Audience versus Ad Efficacy: Moving Advertising to Digital Video.

It seems not a fortnight goes by without a discussion on digital video ad efficacy, ad format standards and the debate on whether it’s better to measure ROI through direct response, or if the harder-to-measure brand lift is more important. Many of us are charging hard to demonstrate advertising efficacy et al. within our solutions: CPC as the new and improved sales model, while NASA-like-quantification ROI models and reporting tools are at the top of our sales tools box. But are all these concepts and capabilities really the right way to go into battle today to win the war on moving television advertising dollars to digital video?

Over many years, television has been fruitfully selling audience. Agencies understand this concept, what they are buying, and how to sell audience to advertisers. Television advertising has no real ROI measurement, except the nebulous ratings-based one, and given that MSOs are really conglomerations of many independent neighborhood businesses — despite all the noise about Canoe — it is doubtful that there will be quantifiable Internet-style measurement as we know it for many years to come.

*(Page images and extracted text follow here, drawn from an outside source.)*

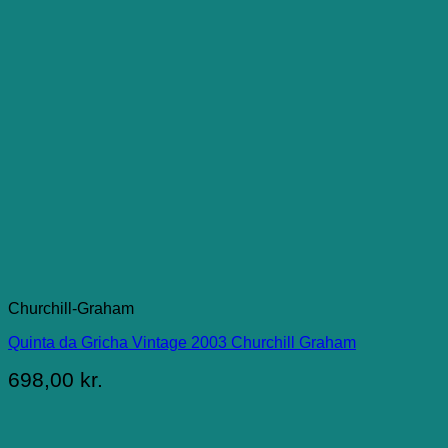
Churchill-Graham
Quinta da Gricha Vintage 2003 Churchill Graham
698,00
kr.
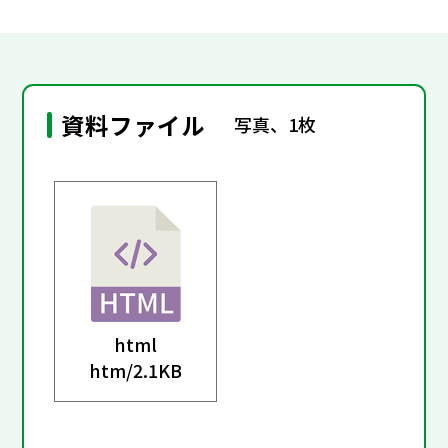
資料ファイル
写真、1枚
html
htm/
2.1KB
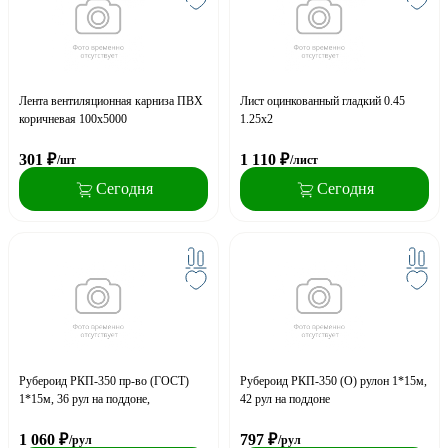
Лента вентиляционная карниза ПВХ
Лист оцинкованный гладкий 0.45
коричневая 100х5000
1.25x2
301
₽
1 110
₽
/шт
/лист
Сегодня
Сегодня
Рубероид РКП-350 пр-во (ГОСТ)
Рубероид РКП-350 (О) рулон 1*15м,
1*15м, 36 рул на поддоне,
42 рул на поддоне
1 060
₽
797
₽
/рул
/рул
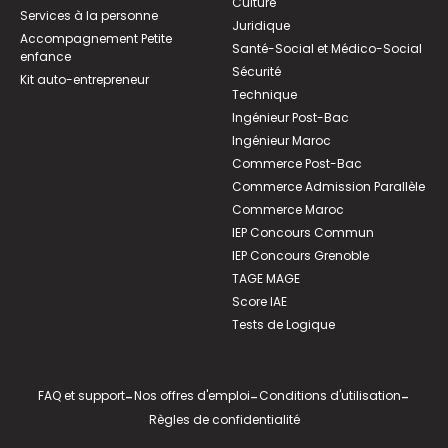
Culture
Services à la personne
Juridique
Accompagnement Petite
Santé-Social et Médico-Social
enfance
Sécurité
Kit auto-entrepreneur
Technique
Ingénieur Post-Bac
Ingénieur Maroc
Commerce Post-Bac
Commerce Admission Parallèle
Commerce Maroc
IEP Concours Commun
IEP Concours Grenoble
TAGE MAGE
Score IAE
Tests de Logique
FAQ et support
-
Nos offres d'emploi
-
Conditions d'utilisation
-
Règles de confidentialité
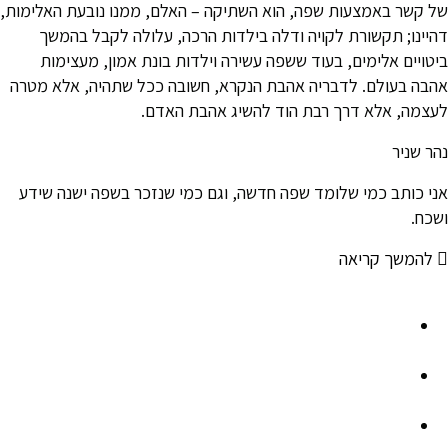
של קשר באמצעות שפה, הוא השתיקה – האלם, ממנו נובעת האלימות,
דהיינו; תקשורת לקויה ודלה בילדות הרכה, עלולה לקבל בהמשך
ביטויים אלימים, בעוד ששפה עשירה וילדות בונת אמון, מעצימות
אהבה בעולם. לדבריה אהבת הנקרא, חשובה ככל שתהיה, אלא מטרה
לעצמה, אלא דרך רבת הוד להשיג אהבת האדם.
נהר שניר
אני כותב כמי שלומד שפה חדשה, וגם כמי שנזכר בשפה ישנה שידע
ושכח.
להמשך קריאה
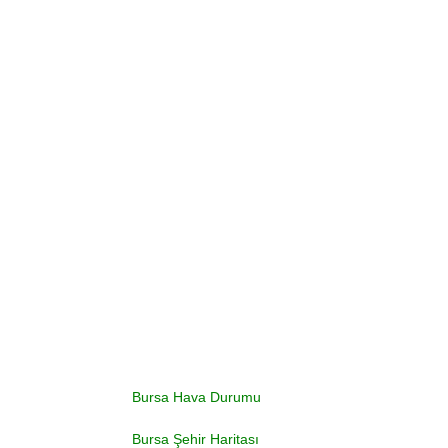
Bursa Hava Durumu
Bursa Şehir Haritası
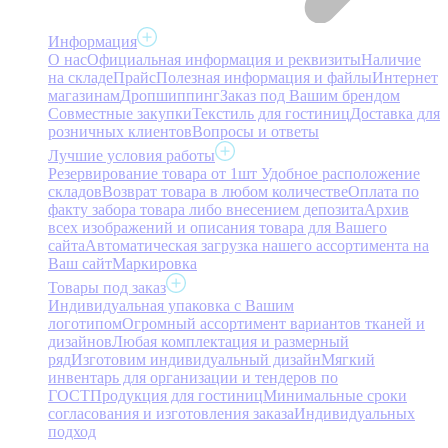
Информация
О нас
Официальная информация и реквизиты
Наличие
на складе
Прайс
Полезная информация и файлы
Интернет
магазинам
Дропшиппинг
Заказ под Вашим брендом
Совместные закупки
Текстиль для гостиниц
Доставка для
розничных клиентов
Вопросы и ответы
Лучшие условия работы
Резервирование товара от 1шт
Удобное расположение
складов
Возврат товара в любом количестве
Оплата по
факту забора товара либо внесением депозита
Архив
всех изображений и описания товара для Вашего
сайта
Автоматическая загрузка нашего ассортимента на
Ваш сайт
Маркировка
Товары под заказ
Индивидуальная упаковка с Вашим
логотипом
Огромный ассортимент вариантов тканей и
дизайнов
Любая комплектация и размерный
ряд
Изготовим индивидуальный дизайн
Мягкий
инвентарь для организации и тендеров по
ГОСТ
Продукция для гостиниц
Минимальные сроки
согласования и изготовления заказа
Индивидуальных
подход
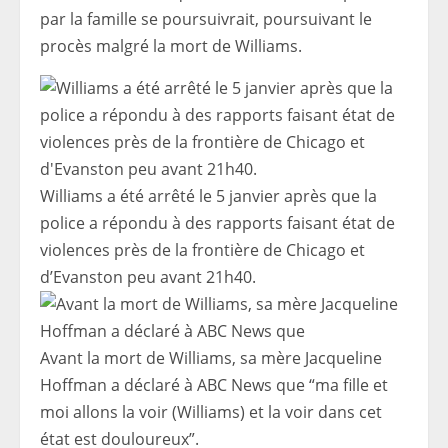
par la famille se poursuivrait, poursuivant le
procès malgré la mort de Williams.
Williams a été arrêté le 5 janvier après que la
police a répondu à des rapports faisant état de
violences près de la frontière de Chicago et
d’Evanston peu avant 21h40.
Avant la mort de Williams, sa mère Jacqueline
Hoffman a déclaré à ABC News que “ma fille et
moi allons la voir (Williams) et la voir dans cet
état est douloureux”.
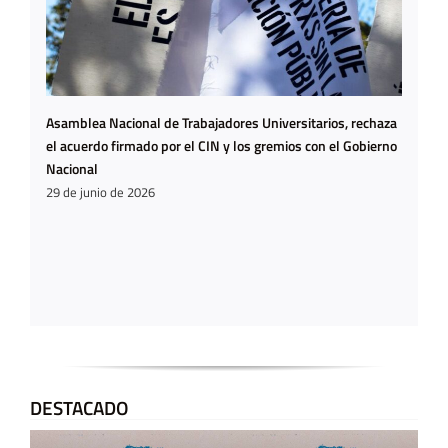
Asamblea Nacional de Trabajadores Universitarios, rechaza
el acuerdo firmado por el CIN y los gremios con el Gobierno
Nacional
29 de junio de 2026
DESTACADO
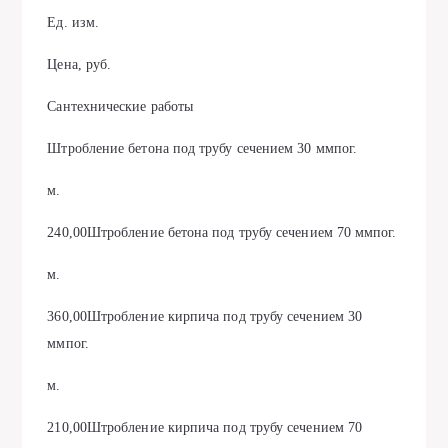
Ед. изм.
Цена, руб.
Сантехнические работы
Штробление бетона под трубу сечением 30 ммпог.
м.
240,00Штробление бетона под трубу сечением 70 ммпог.
м.
360,00Штробление кирпича под трубу сечением 30
ммпог.
м.
210,00Штробление кирпича под трубу сечением 70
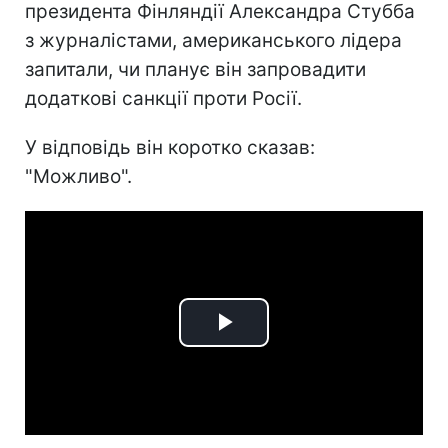
президента Фінляндії Александра Стубба
з журналістами, американського лідера
запитали, чи планує він запровадити
додаткові санкції проти Росії.
У відповідь він коротко сказав:
"Можливо".
Play
Video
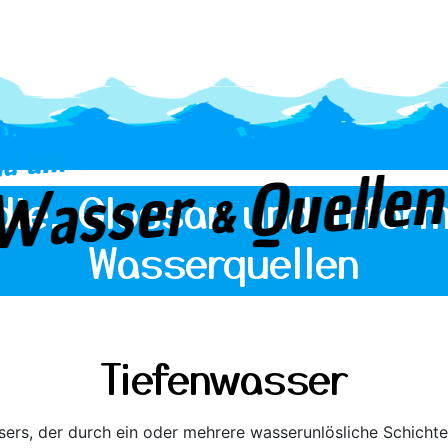
die, Glossar und Inform
Wasserquellen
Tiefenwasser
ssers, der durch ein oder mehrere wasserunlösliche Schic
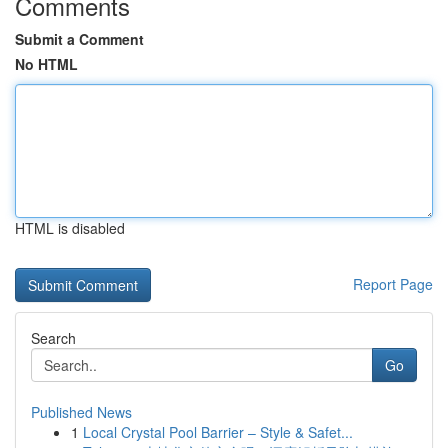
Comments
Submit a Comment
No HTML
HTML is disabled
Report Page
Search
Go
Published News
1
Local Crystal Pool Barrier – Style & Safet...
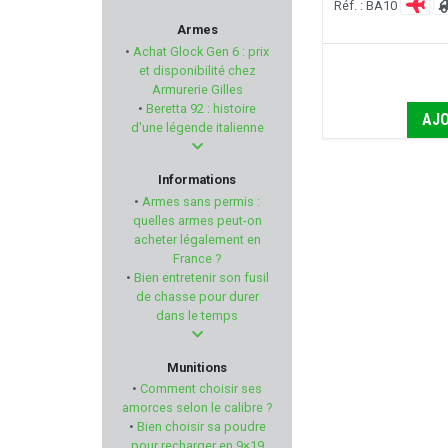
Réf. : BA10
PPS
Armes
•
Achat Glock Gen 6 : prix
TREELAND
et disponibilité chez
Armurerie Gilles
•
Beretta 92 : histoire
THOMPSON/CENTER
AJO
d'une légende italienne
BUL ARMORY
Informations
•
Armes sans permis :
ARKEN OPTICS
quelles armes peut-on
acheter légalement en
France ?
GGG
•
Bien entretenir son fusil
de chasse pour durer
FABARM
dans le temps
RUBBER BALLS
Munitions
•
Comment choisir ses
ATS AMMUNITION
amorces selon le calibre ?
•
Bien choisir sa poudre
pour recharger en 9×19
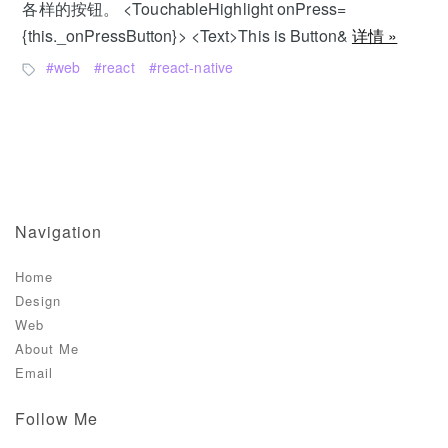
各样的按钮。 <TouchableHighlight onPress=
{this._onPressButton}> <Text>This is Button&
详情 »
web
react
react-native
Navigation
Home
Design
Web
About Me
Email
Follow Me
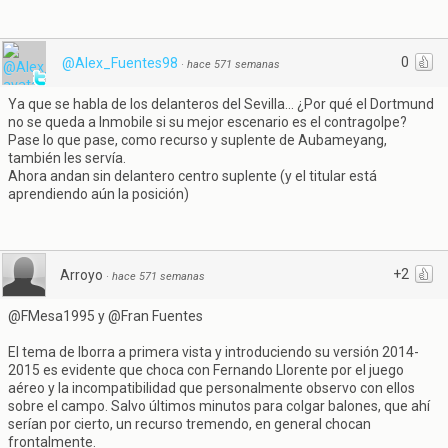
0
@Alex_Fuentes98
·
hace 571 semanas
Ya que se habla de los delanteros del Sevilla... ¿Por qué el Dortmund
no se queda a Inmobile si su mejor escenario es el contragolpe?
Pase lo que pase, como recurso y suplente de Aubameyang,
también les servía.
Ahora andan sin delantero centro suplente (y el titular está
aprendiendo aún la posición)
+2
Arroyo
·
hace 571 semanas
@FMesa1995 y @Fran Fuentes
El tema de Iborra a primera vista y introduciendo su versión 2014-
2015 es evidente que choca con Fernando Llorente por el juego
aéreo y la incompatibilidad que personalmente observo con ellos
sobre el campo. Salvo últimos minutos para colgar balones, que ahí
serían por cierto, un recurso tremendo, en general chocan
frontalmente.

We know consumers watch online, but why are we still not getting the television ad dollars shifted? Why does television continue to be the favored medium for advertisers — and what can we learn from that fact?

Television speaks a different language. Its representatives talk about audience and demographics, while we talk about CPC. Television tells agencies about the marketing value, while we tell agencies about the ROI. So who is right? The answer is: They are! The proof is in the dollars. Furthermore, digital video sites that are building successful businesses vis-à-vis ad revenue are selling a focused, coveted audience that specific advertisers want to reach. For example, Hulu and Break.com have attracted the coveted younger male with spending-power demographic. These very successful digital video publishers sell audience just as the cable networks do.

I’m not saying that ad measurement and reporting metrics aren’t important. In fact, I believe targeting and ad efficacy will ultimately be the deciding factors in the war for television dollars. But the first battle has to be won by getting the dollars into digital video by selling audience to agencies and advertisers. And once we’re selling audience, we’re on a level playing field with television. Then, and only then, can we win the war and see the dollars flow more generously into digital video.